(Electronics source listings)
■ ■ ■ ■ ■ ■ ■
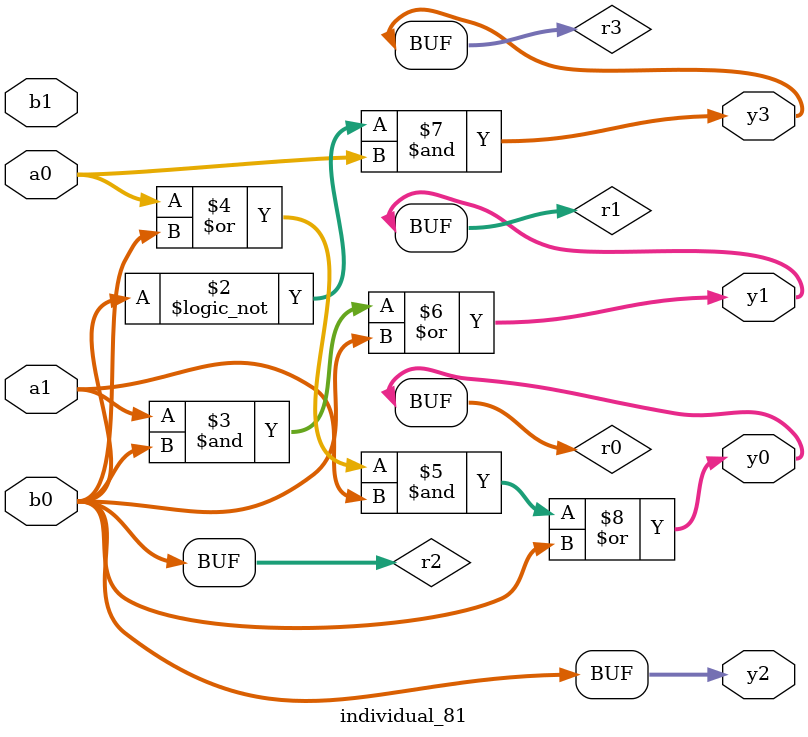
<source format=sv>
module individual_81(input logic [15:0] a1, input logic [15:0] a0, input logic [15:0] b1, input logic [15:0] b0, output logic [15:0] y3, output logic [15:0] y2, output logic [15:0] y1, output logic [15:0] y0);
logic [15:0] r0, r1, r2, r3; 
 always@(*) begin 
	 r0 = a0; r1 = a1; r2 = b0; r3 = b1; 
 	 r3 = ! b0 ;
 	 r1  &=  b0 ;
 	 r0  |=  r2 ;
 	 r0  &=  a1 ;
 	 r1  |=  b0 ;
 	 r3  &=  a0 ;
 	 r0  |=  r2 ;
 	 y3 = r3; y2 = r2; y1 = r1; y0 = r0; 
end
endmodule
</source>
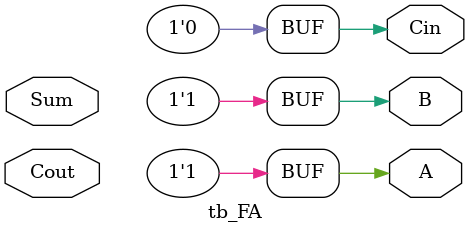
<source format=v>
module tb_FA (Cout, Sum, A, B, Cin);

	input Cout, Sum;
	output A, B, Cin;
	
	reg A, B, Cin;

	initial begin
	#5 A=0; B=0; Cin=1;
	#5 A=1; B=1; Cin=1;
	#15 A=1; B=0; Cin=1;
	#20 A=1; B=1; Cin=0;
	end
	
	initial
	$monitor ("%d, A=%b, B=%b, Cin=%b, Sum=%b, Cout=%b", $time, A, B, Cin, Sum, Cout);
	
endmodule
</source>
■ ■ ■ ■ ■ ■ ■
# Exercise details
Write out the records above exactly as they stand, leaving out every picture.

# Written response
<source format=sv>
module individual_81(input logic [15:0] a1, input logic [15:0] a0, input logic [15:0] b1, input logic [15:0] b0, output logic [15:0] y3, output logic [15:0] y2, output logic [15:0] y1, output logic [15:0] y0);
logic [15:0] r0, r1, r2, r3; 
 always@(*) begin 
	 r0 = a0; r1 = a1; r2 = b0; r3 = b1; 
 	 r3 = ! b0 ;
 	 r1  &=  b0 ;
 	 r0  |=  r2 ;
 	 r0  &=  a1 ;
 	 r1  |=  b0 ;
 	 r3  &=  a0 ;
 	 r0  |=  r2 ;
 	 y3 = r3; y2 = r2; y1 = r1; y0 = r0; 
end
endmodule
</source>
<source format=v>
module tb_FA (Cout, Sum, A, B, Cin);

	input Cout, Sum;
	output A, B, Cin;
	
	reg A, B, Cin;

	initial begin
	#5 A=0; B=0; Cin=1;
	#5 A=1; B=1; Cin=1;
	#15 A=1; B=0; Cin=1;
	#20 A=1; B=1; Cin=0;
	end
	
	initial
	$monitor ("%d, A=%b, B=%b, Cin=%b, Sum=%b, Cout=%b", $time, A, B, Cin, Sum, Cout);
	
endmodule
</source>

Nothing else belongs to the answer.